Alienated. Helpless. Hopeless. These are some of the sentiments expressed by those who have suffered or are suffering from depression. For some, those sentiments may develop into thoughts of self-harm or, when all seems lost, attempts to take their own lives.
A recent report from the Samaritans of Singapore (SOS) revealed that even though suicide rates last year were the lowest since 2012, the number of suicides by those aged 10 to 19 hit a 15-year high of 27.
Ms Suria Basri, senior counsellor for the Children-At-Risk Empowerment Association Singapore, said the increased financial and social pressure as a result of the weakening economy could have put more stress on parents, which in turn could translate to more stress on children to do well academically.
At the same time, youth who grew up with predominantly digital lifestyles may suffer from social isolation, losing an important outlet of expression and support.
A school counsellor, who wanted to be known only as Mrs Goh, said that with much of their social interactions taking place online, many teenagers may have weakened abilities to express their feelings and needs to other people, and send signals that their friends can pick up.
"Online social networks can never replace face-to-face interaction," she said. "There are physical cues that cannot be sent online, that signal to friends and family that they need help."
The role the family plays in a child's well-being cannot be understated, said Mr Larry Lai, the principal counsellor of Focus on the Family Singapore.
Dr Ong Say How, chief psychiatrist and consultant at the Institute of Mental Health, said: "A warm, nurturing and cohesive family is critical as it allows the child to feel loved, safe and secure, as well as feel a sense of self-worth and self-competence.
"Allow the child to make mistakes in the face of challenges and obstacles as it aids in his developing a sense of responsibility and confidence."
Another finding thrown up by the SOS statistics was that there were more suicides committed by teenage boys than girls - 16 to 11 last year. This has been the case since 2012.
When it comes to calls for help, 1,973 girls called the SOS hotline, compared with just 508 boys in the same age group.
A school counsellor, who wanted to be known only as Mrs Lim, believes this is because girls are more likely to open up or seek help early.

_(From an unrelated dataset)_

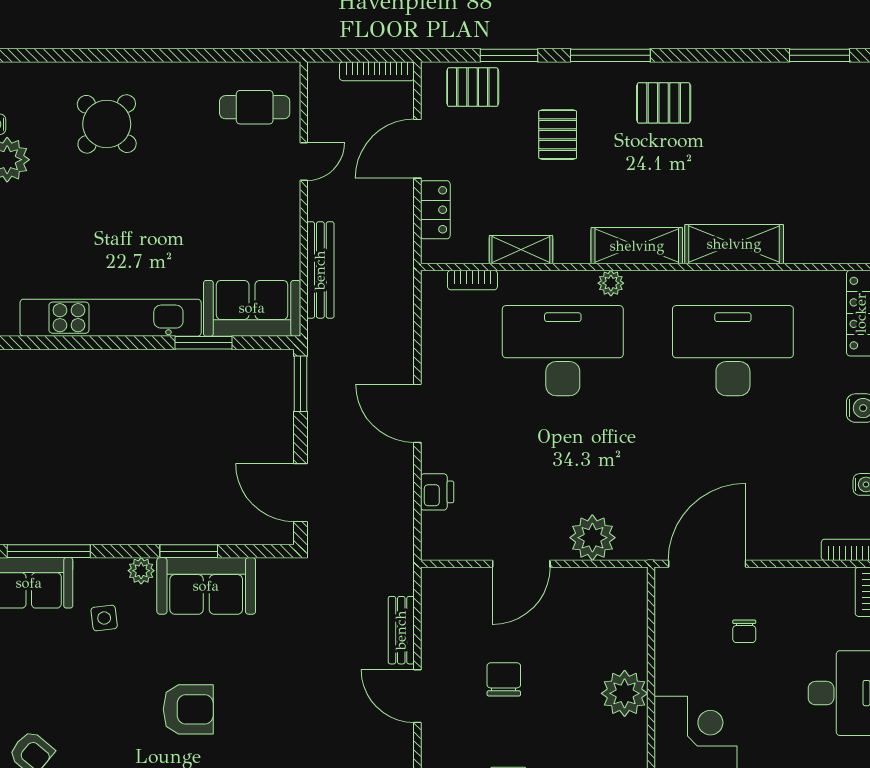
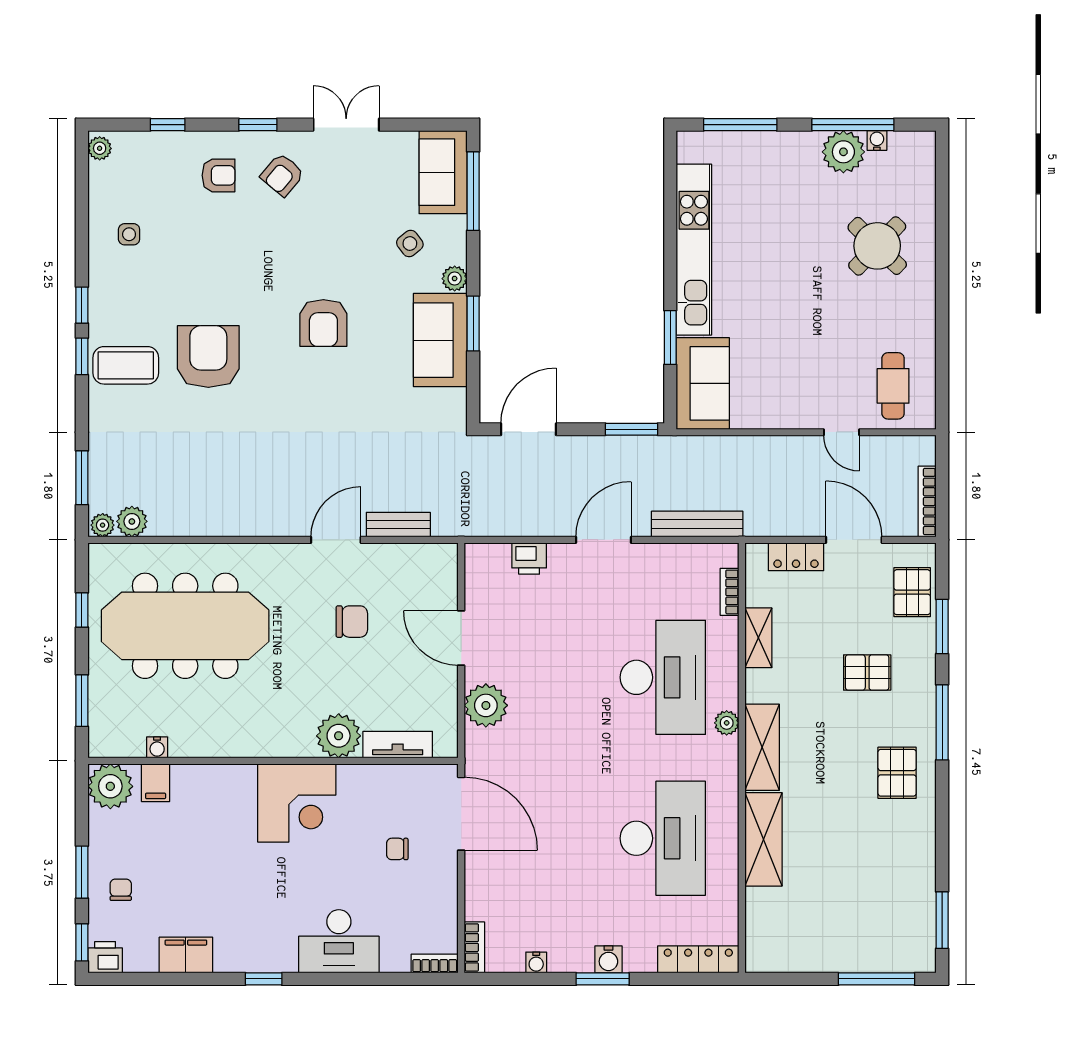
bench: (320, 270) -> (697, 524), moved
side table: (104, 618) -> (410, 244), turned -31
tv unit: (634, 631) -> (398, 745), added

Whether due to expectations imposed by society or by themselves, boys tend to keep to themselves, exacerbating any inner struggles they face. Mrs Lim, who has been counselling students aged 16 to 19 for the past 12 years, said: "Girls may come to us for a variety of problems, but when guys come to us, it usually means their problems have become very serious."
She said that boys may also be more daring when attempting to take their lives, leading to a higher number of suicides.
Yet, many of the problems faced by youth within this age range are common to both genders, including challenges at home and in school, as well as biological changes as they undergo puberty.
Some observers pointed out that depression and suicidal thoughts take place over an extended period, and depressive thoughts could have started from a young age and resulted in self-harm or attempted suicide later in life.
But some people who had suffered depression during their teenage years told The Sunday Times that the stigma surrounding seeking counselling kept them from getting help at a young age, which they regretted when they got older.
•Samaritans of Singapore: 1800-221-4444
•Singapore Association for Mental Health: 1800-283-7019
•Institute of Mental Health's Mobile Crisis Service: 6389-2222
•Care Corner Counselling Centre (Mandarin): 1800-353-5800
A female student who had suffered from depression told The Sunday Times that she tried to keep her depression to herself as she was afraid of being ostracised by peers.
A male student who had depression in junior college said he did not tell anyone as he thought it was a result of the stress from school.
But in hindsight, he wished he had sought help earlier."It's important for young people to know their emotional threshold. The moment you feel you have breached your safety threshold, you should seek help immediately."